5. **assess-l4l5.** Assume Levels 1–3 are already scored by `harden-repo-for-coding-agents` (confirm
   with the user); score Levels 4–5 against the rubric; report ceiling and gaps with
   stable IDs (`ED-L4L5-NNN`) per `references/trackable-findings.md`.
6. **Emit, citing the entries you drew on** (filenames plus their *What to do
   differently* lines):
   - `capture` → files written, the §Agents pointer diff, a validation checklist.
   - `promote` → the proposed rule/hook/gate, the three-plus entries that justify it, and
     the AGENTS.md/hook diff for confirmation.
   - `assess-l4l5` → maturity score per layer, ceiling, prioritized gaps.
7. **Create tracking state.** For `assess-l4l5` with 7+ gaps, a level-ceiling blocker, or
   a save/track request, write both: a ledger at
   `docs/audits/rules-from-coding-agent-failures-findings-ledger-<YYYY-MM-DD>-<scope-slug>.md` and workflow
   state at `docs/audits/rules-from-coding-agent-failures-workflow-state-<YYYY-MM-DD>-<scope-slug>.json` (fall
   back to `audit-artifacts/rules-from-coding-agent-failures-{findings-ledger|workflow-state}-<YYYY-MM-DD>-<scope-slug>.{md|json}`
   if `docs/audits/` is unwritable).

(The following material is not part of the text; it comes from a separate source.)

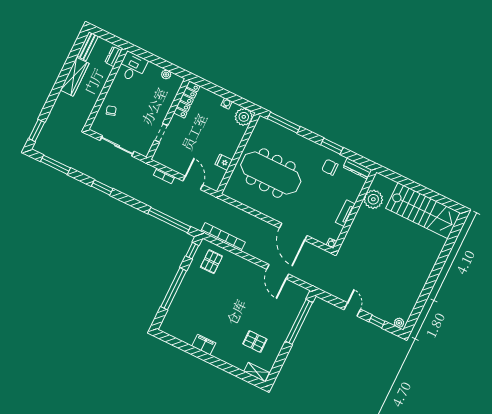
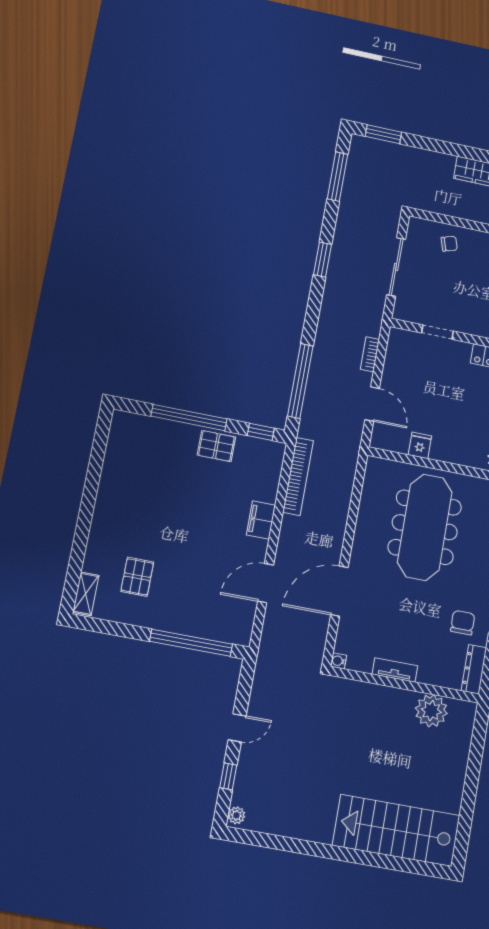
door: (193, 183) -> (372, 404), hinge flipped
stairs: (423, 211) -> (396, 830), moved, turned 90
pallet: (211, 262) -> (216, 446), moved
filing cabinet: (204, 345) -> (261, 520), moved, turned 180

Report both paths. Roadmaps, issues, and promotion
   changes still need confirmation.

## Modes

Guided Draft (default), Autopilot, Grill Me — contract in
[`references/modes.md`](./references/modes.md). For `promote`, default to **Grill Me**:
shipping a rule is expensive trust-wise, so open the trade-offs rather than infer them.

## Output requirements

Every output cites the reflection-log entries it draws on — filenames plus their
*What to do differently* lines — names the intent, and carries that intent's load-bearing
section (Workflow step 6). For `promote`, that includes the three-entry floor and, for a
gate, the gate-hardening variant matrix and a regression fixture; for `assess-l4l5`,
stable `ED-L4L5-NNN` IDs.

## Reference map

- `references/empirical-warnings-w1.md` — the W1 three-entry floor and Mündler citation (owned here).
- `references/empirical-warnings.md`, `references/lenses.md`, `references/modes.md`,
  `references/trackable-findings.md` — symlinks into `skills/_shared/`.
- `references/core/maturity-rubric.md` — Levels 4–5, extending `harden-repo-for-coding-agents`'s 1–3.
- `references/playbooks/reflection-log.md` — the one sub-surface this skill owns.
- `references/playbooks/gate-hardening.md` — adversarial variant matrix and fixture
  requirements for promoted hooks, checks, and CI gates.
- `references/bootstrap-order.md` — the Stage 0/1 staging dependency.
- `templates/artifacts/reflection-log/` — README (with the recording-vs-promotion callout)
  and the per-entry `_template.md`.
- `templates/findings-ledger.md`, `templates/workflow-state.json` — saved tracking for `assess-l4l5`.
- `evals/` — static checks, trigger evals, activation cases.

## See also

- `harden-repo-for-coding-agents` — scaffolds the project-context AGENTS.md that this skill's `promote`
  adds rules to. Pair them.
- `design-for-agent-users` — the umbrella AX discipline; this is its evidence-and-feedback-loop arm.